Obtain the GitHub repository you will use to complete the homework assignment, which contains the starter Jupyter notebook file homework6.ipynb. The notebook template provides space for you to answer each question. Your notebook should run without error when you select Restart Kernel and Run All Cells:

When you’re done, save your file, then stage, commit, and push (upload) it to GitHub, and then follow the instructions in the How to submit section.

Questions

  1. Starting from the random walk code in the class 22 Jupyter notebook in the course_materials repo on Github, https://github.com/jkglasbrenner/cds411-course-materials/blob/master/class_notes/class22/class22_notebook.ipynb, revise the code so that the random walker can take steps along the north, east, south, or west directions with probabilities of 20%, 30%, 45%, or 5%, respectively. You may do this using either the pseudocode-based version of the code or the numpy version of the code.

    Hint: You’re not just changing probabilities, you also have to change the step directions from northwest, northeast, southeast, and southwest to north, east, south, and west.

  2. Starting from the random walk code in the class 22 Jupyter notebook in the course_materials repo on Github, https://github.com/jkglasbrenner/cds411-course-materials/blob/master/class_notes/class22/class22_notebook.ipynb, develop a function that:

    1. Uses the distance formula to compute the distance traveled during a single random walk of nsteps.

    2. Computes the average distance traveled for any given value of nsteps by running the random walk simulation 1000 times, computing the distance traveled during each run, and then averaging the results.

    3. Using the above routine, computes the average distances covered for random walks of step sizes from 1 to 50 (you will end up with 50 data points).

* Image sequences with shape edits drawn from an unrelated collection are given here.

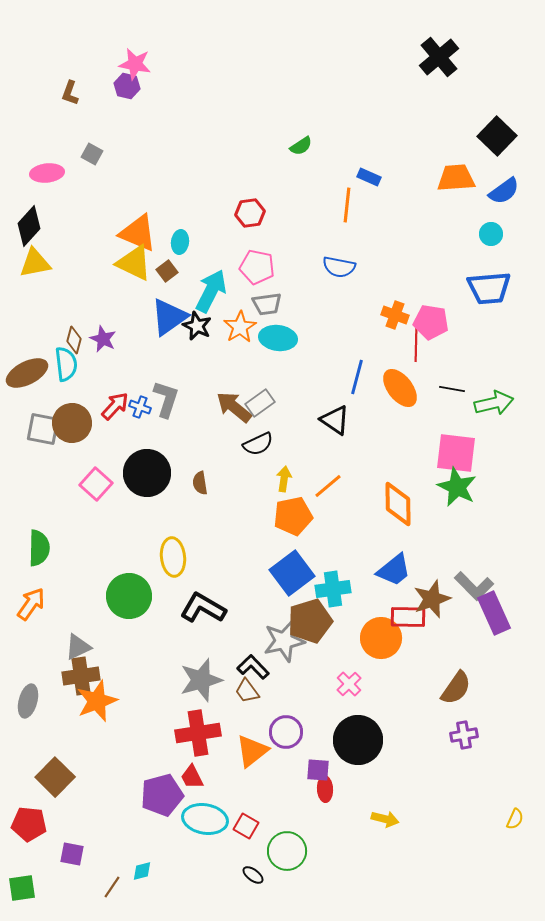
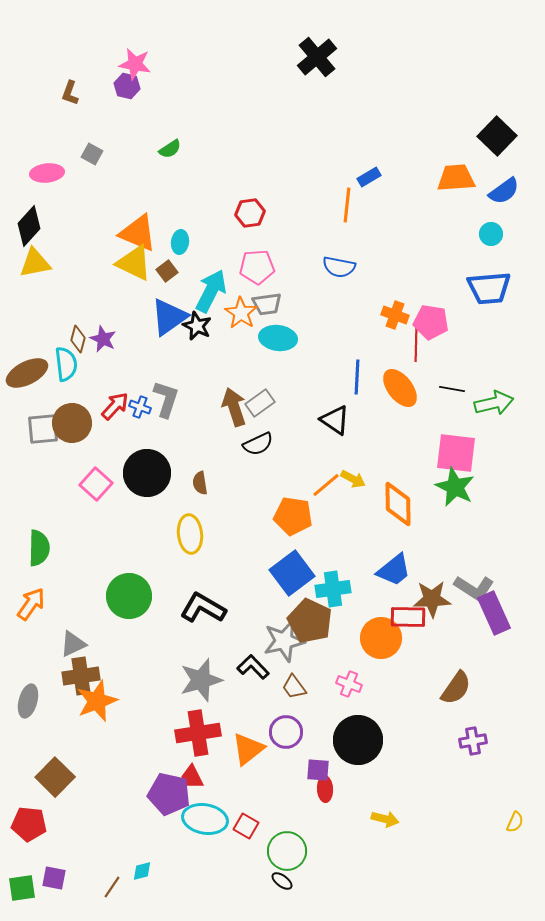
black cross at (439, 57): moved 122 px left
green semicircle at (301, 146): moved 131 px left, 3 px down
blue rectangle at (369, 177): rotated 55 degrees counterclockwise
pink pentagon at (257, 267): rotated 16 degrees counterclockwise
orange star at (240, 327): moved 1 px right, 14 px up; rotated 8 degrees counterclockwise
brown diamond at (74, 340): moved 4 px right, 1 px up
blue line at (357, 377): rotated 12 degrees counterclockwise
brown arrow at (234, 407): rotated 33 degrees clockwise
gray square at (43, 429): rotated 16 degrees counterclockwise
yellow arrow at (284, 479): moved 69 px right; rotated 110 degrees clockwise
orange line at (328, 486): moved 2 px left, 1 px up
green star at (457, 487): moved 2 px left
orange pentagon at (293, 516): rotated 21 degrees clockwise
yellow ellipse at (173, 557): moved 17 px right, 23 px up
gray L-shape at (474, 586): moved 2 px down; rotated 12 degrees counterclockwise
brown star at (432, 599): rotated 18 degrees clockwise
brown pentagon at (310, 621): rotated 30 degrees counterclockwise
gray triangle at (78, 647): moved 5 px left, 3 px up
pink cross at (349, 684): rotated 25 degrees counterclockwise
brown trapezoid at (247, 691): moved 47 px right, 4 px up
purple cross at (464, 735): moved 9 px right, 6 px down
orange triangle at (252, 751): moved 4 px left, 2 px up
purple pentagon at (162, 795): moved 7 px right, 1 px up; rotated 27 degrees clockwise
yellow semicircle at (515, 819): moved 3 px down
purple square at (72, 854): moved 18 px left, 24 px down
black ellipse at (253, 875): moved 29 px right, 6 px down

    4. Plots the average distance traveled as a function of nsteps, reproducing Figure 9.5.3 in the textbook.

    You may do this using either the pseudocode-based version of the code or the numpy version of the code.

How to submit

To lock in your submission time, export your notebook to PDF and upload the PDF file to the assignment posting on Blackboard.

In addition, be sure to save, commit, and push your final result so that everything is synchronized to GitHub. I may want to inspect your source files directly and run your notebook, so it’s very important that the files in your homework repository match what I see in the PDF export uploaded to Blackboard.